IEEE/ACM Trans Comput Biol Bioinform. 2019 Jan-Feb;16(1):14-22. doi: 10.1109/TCBB.2018.2849732. Epub 2018 Jun 22.
Phylogenetic tree reconciliation is widely used in the fields of molecular evolution, cophylogenetics, parasitology, and biogeography to study the evolutionary histories of pairs of entities. In these contexts, reconciliation is often performed using maximum parsimony under the Duplication-Transfer-Loss (DTL) event model. In general, the number of maximum parsimony reconciliations (MPRs) can grow exponentially with the size of the trees. While a number of previous efforts have been made to count the number of MPRs, find representative MPRs, and compute the frequencies of events across the space of MPRs, little is known about the structure of MPR space. In particular, how different are MPRs in terms of the events that they comprise? One way to address this question is to compute the diameter of MPR space, defined to be the maximum number of DTL events that distinguish any two MPRs in the solution space. We show how to compute the diameter of MPR space in polynomial time and then apply this algorithm to a large biological dataset to study the variability of events.

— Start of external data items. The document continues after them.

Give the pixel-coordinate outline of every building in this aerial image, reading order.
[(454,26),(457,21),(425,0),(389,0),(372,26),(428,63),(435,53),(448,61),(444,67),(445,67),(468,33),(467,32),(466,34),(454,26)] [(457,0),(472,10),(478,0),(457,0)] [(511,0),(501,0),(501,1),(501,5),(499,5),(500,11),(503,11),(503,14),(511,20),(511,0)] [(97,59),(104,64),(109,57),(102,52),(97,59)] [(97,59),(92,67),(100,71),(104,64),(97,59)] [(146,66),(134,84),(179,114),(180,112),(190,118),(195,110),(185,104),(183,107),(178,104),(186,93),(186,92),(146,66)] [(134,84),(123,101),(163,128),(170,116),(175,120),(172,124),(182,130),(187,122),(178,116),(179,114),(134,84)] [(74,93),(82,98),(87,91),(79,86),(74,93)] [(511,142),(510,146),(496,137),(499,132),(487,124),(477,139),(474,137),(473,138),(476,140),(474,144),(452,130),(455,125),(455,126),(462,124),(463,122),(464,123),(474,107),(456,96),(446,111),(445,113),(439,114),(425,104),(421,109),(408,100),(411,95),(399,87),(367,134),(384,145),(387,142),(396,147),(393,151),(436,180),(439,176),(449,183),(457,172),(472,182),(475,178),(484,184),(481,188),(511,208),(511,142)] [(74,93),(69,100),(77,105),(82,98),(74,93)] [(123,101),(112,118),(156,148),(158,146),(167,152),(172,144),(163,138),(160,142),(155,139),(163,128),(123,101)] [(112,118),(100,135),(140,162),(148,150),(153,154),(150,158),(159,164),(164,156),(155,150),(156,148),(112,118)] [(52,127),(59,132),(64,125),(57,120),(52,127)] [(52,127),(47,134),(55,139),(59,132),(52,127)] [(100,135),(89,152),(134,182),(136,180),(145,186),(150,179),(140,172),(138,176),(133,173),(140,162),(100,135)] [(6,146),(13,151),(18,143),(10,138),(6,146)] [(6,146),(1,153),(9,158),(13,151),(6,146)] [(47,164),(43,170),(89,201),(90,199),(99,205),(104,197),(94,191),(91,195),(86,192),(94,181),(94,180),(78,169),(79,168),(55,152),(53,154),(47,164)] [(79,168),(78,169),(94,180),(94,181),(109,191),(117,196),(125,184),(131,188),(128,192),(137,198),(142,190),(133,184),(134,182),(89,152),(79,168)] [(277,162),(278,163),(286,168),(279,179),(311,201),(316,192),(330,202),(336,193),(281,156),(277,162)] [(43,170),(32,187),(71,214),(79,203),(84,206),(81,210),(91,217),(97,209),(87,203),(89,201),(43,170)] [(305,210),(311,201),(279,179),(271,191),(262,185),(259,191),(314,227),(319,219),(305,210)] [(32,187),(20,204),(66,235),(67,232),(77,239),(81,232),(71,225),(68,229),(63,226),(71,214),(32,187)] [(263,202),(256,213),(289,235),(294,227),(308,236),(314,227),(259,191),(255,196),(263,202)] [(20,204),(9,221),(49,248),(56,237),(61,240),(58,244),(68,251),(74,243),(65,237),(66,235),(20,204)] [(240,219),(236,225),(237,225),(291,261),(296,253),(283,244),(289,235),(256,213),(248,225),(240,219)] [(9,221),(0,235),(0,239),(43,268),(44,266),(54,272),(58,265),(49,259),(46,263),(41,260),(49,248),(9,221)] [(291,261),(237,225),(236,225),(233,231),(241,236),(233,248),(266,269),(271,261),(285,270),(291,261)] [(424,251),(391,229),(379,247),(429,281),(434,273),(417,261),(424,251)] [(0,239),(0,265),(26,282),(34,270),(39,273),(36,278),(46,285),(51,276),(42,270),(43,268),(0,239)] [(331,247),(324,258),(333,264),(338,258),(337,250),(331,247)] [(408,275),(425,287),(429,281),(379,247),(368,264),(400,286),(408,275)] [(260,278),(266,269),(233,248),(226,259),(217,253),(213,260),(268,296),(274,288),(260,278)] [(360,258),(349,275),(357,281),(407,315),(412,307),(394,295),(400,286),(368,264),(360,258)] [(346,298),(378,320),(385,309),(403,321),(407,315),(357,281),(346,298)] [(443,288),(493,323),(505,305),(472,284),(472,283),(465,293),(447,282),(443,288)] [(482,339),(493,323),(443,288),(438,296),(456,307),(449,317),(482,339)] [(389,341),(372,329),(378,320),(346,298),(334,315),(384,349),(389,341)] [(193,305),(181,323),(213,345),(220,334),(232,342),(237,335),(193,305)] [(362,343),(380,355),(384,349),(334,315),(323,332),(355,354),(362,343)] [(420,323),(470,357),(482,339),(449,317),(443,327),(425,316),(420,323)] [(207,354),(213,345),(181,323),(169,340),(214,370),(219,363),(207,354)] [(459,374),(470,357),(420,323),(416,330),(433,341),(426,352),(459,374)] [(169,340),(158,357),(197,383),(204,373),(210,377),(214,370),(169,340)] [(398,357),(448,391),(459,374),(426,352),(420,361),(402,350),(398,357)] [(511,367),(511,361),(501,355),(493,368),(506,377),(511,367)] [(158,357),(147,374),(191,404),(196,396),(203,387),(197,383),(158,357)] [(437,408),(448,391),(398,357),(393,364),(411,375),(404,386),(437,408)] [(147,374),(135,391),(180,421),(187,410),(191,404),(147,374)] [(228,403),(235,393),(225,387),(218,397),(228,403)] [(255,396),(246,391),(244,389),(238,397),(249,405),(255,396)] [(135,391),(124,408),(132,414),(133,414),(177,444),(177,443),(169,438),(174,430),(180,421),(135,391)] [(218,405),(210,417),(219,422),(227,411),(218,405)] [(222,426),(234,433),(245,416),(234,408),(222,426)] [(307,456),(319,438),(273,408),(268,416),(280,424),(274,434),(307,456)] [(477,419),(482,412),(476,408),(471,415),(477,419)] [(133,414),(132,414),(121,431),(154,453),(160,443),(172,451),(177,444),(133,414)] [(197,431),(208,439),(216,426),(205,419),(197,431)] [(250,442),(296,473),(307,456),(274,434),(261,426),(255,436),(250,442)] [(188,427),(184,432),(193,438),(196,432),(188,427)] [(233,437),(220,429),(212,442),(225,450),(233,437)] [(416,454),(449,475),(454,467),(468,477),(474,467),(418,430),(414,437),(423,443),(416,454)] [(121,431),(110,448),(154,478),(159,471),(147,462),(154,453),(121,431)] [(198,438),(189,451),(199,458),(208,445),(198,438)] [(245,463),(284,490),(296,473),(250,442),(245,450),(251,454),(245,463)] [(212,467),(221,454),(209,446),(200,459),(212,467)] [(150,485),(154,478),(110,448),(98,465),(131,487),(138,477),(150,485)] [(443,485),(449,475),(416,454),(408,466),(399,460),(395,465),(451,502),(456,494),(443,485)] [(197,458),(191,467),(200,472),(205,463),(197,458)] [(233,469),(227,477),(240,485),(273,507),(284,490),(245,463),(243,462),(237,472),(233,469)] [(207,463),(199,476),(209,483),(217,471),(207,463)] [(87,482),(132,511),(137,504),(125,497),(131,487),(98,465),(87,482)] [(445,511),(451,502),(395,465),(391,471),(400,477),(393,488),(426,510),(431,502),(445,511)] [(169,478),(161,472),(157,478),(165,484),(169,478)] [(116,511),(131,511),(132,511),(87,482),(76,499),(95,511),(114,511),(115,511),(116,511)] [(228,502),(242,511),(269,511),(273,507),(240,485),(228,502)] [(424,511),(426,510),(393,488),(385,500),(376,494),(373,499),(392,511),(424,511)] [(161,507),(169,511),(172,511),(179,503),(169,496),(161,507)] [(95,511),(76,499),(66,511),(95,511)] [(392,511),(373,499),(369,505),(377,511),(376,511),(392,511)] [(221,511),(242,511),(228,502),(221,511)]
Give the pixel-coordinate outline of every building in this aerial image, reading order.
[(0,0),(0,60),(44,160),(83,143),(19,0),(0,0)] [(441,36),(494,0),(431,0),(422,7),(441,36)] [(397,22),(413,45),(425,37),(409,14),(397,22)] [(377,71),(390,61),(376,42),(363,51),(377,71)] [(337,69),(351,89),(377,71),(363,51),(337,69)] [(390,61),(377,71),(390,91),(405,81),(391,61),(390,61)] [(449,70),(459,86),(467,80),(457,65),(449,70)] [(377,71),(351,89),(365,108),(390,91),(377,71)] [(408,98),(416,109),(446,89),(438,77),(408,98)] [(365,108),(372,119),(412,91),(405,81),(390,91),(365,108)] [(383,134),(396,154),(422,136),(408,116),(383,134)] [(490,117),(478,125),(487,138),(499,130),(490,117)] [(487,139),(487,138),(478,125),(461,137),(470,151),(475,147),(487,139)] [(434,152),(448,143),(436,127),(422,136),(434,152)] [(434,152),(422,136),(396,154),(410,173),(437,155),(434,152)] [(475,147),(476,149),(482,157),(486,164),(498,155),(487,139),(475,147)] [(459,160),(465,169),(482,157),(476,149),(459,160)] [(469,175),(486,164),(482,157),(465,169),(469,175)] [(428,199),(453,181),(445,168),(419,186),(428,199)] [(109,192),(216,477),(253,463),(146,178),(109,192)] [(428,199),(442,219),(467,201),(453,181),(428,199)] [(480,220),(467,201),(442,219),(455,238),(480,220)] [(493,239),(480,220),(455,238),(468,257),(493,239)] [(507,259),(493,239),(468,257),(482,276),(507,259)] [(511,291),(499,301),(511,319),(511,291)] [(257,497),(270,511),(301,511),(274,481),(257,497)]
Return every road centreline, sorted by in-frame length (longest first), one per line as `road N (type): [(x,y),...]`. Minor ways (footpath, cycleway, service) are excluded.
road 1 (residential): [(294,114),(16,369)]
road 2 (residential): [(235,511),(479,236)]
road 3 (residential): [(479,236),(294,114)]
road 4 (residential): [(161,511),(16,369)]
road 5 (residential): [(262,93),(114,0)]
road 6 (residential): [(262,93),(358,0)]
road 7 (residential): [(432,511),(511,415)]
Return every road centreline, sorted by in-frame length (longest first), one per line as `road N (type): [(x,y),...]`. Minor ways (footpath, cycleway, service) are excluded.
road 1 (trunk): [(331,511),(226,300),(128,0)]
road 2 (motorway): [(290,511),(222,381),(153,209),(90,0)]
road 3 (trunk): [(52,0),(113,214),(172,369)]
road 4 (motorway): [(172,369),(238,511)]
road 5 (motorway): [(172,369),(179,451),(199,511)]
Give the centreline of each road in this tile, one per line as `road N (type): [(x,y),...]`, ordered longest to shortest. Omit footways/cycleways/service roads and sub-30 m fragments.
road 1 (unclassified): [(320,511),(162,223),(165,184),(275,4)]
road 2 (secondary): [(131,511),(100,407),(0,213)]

系统发育树协调广泛应用于分子进化、共进化、寄生虫学和生物地理学领域,用于研究对实体的进化历史。在这些上下文中,通常使用复制-转移-丢失 (DTL) 事件模型在最大简约法下进行协调。通常,最大简约协调 (MPR) 的数量会随着树的大小呈指数增长。虽然之前已经有一些努力来计算 MPR 的数量、找到代表 MPR 的方法以及计算 MPR 空间中事件的频率,但对 MPR 空间的结构知之甚少。特别是,MPR 在组成它们的事件方面有何不同?解决这个问题的一种方法是计算 MPR 空间的直径,定义为区分解决方案空间中任何两个 MPR 的最大 DTL 事件数。我们展示了如何在多项式时间内计算 MPR 空间的直径,然后将此算法应用于大型生物数据集以研究事件的可变性。